And there is yet another level of sadness in the more general subject of "battery powered circuits" especially when these are found in a situation of mixed AC and DC which is the situation where nearly instant recharge can be engineered by parameters such as pulse width.

It is possible that gain in a Manelas type device (which admittedly is not proved beyond a shadow of doubt) is happening in two linked places as a coordinated effect. One of the places is the battery itself and moreover, the gain in the billet does not happen without the gain in battery. They are linked. The reason for that is the two types of charge carriers and BEMF.

In batteries, the charge carrier is a heavy positive ion (heavy relative to the electron). In the magnetic circuit the charge carrier is the electron. The interplay of two dissimilar charge carriers has been said to be the source of gain when each is optimized. The lithium ion has more momentum than the electron when set in motion; but the BEMF from electrons will effectively reverse ion motion, which can provide instant recharge if the pulse width is optimized.

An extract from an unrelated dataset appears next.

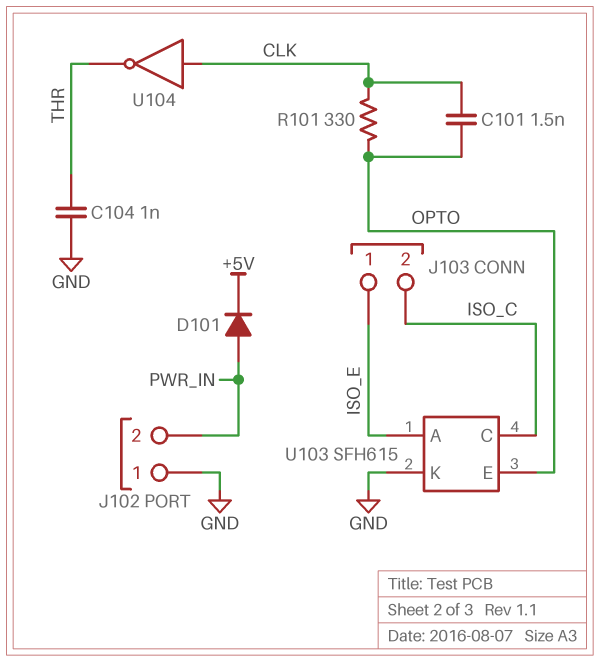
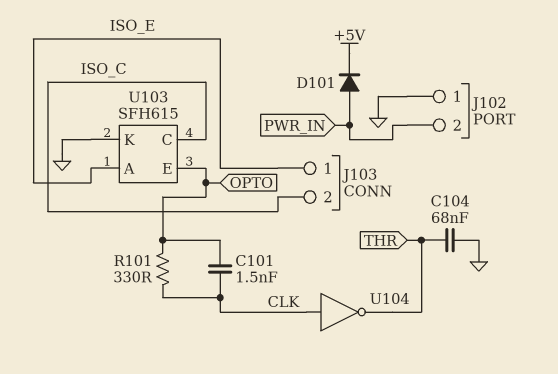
C104: 1nF (GND, THR) -> 68nF (GND, THR)

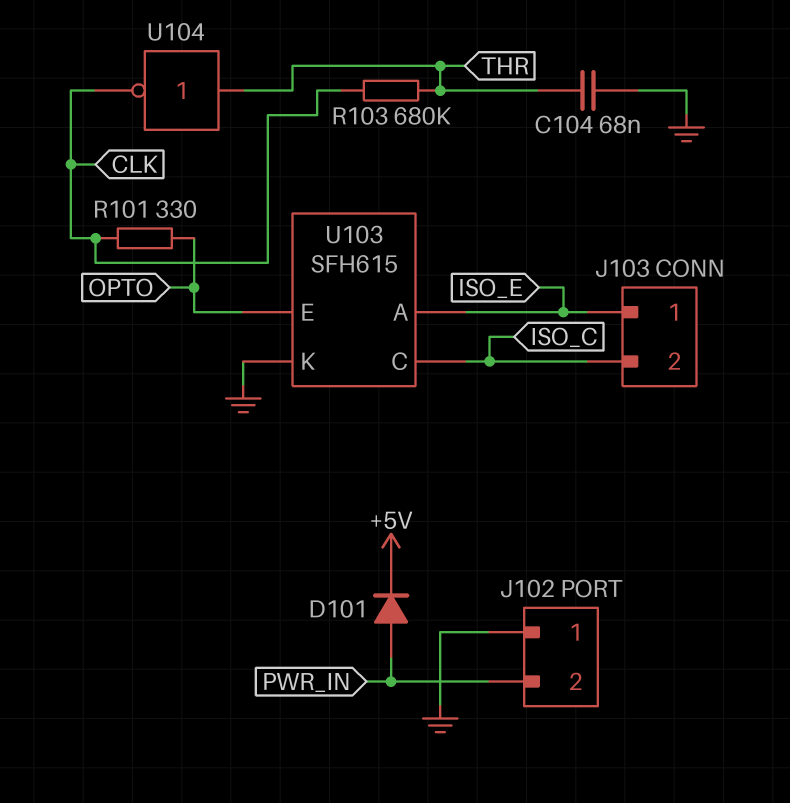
C101: 1.5nF (CLK, OPTO) -> none
R103: none -> 680k (CLK, THR)
U104: NOT (in CLK, out THR) -> NOT (in THR, out CLK)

In short, if you look at the two types of carriers, the charge is the same but the ratio of momentum to charge varies several thousand fold. Plus, any battery is severely underrated in terms of usable chemical energy even without the instant recharge capability of an adjoining circuit.

I have been in touch for years with Cyril Smith, who has mastered the understanding of a similar device which uses magnets and batteries together - which reportedly worked for the Nazi during WWll according to reliable evidence. It is called the Coler Stromerzeuger, but that is fodder for another day. For German speakers:

https://www.youtube.com/watch?v=xbYbiLXT7GY&html5=1


 Chris Zell wrote:

That is sad. I recall that what you are describing sounds exactly the same as the situation with the Correa device. The best he do was to swap battery packs again and again to show gain – but it seems that as soon as you introduce a battery pack into any such claim, disbelief arises.

*From:*Jones Beene

Unfortunately, the bullet-proof case for net energy gain was not made at the time. There is apparent gain, but not proved gain.

Brian Ahern ran the test for many days using a very high capacity battery array. At the end of the test, the battery pack appeared to be fully charged, but there's the rub "appeared to be".

LIPO batteries are well-known to present a pseudo voltage which is higher than the average voltage, especially in a case where HV BMEF is present ... and thus a large pack which seems fully charged could in fact have lost a great deal of charge. That is because measuring the voltage is the easy way to determine state of charge, and when it is known that pseudo-voltage happens, the results cannot be relied on.

Bottom line. Although we want want to think the battery pack was fully charged, the deal was not closed and doubt remains.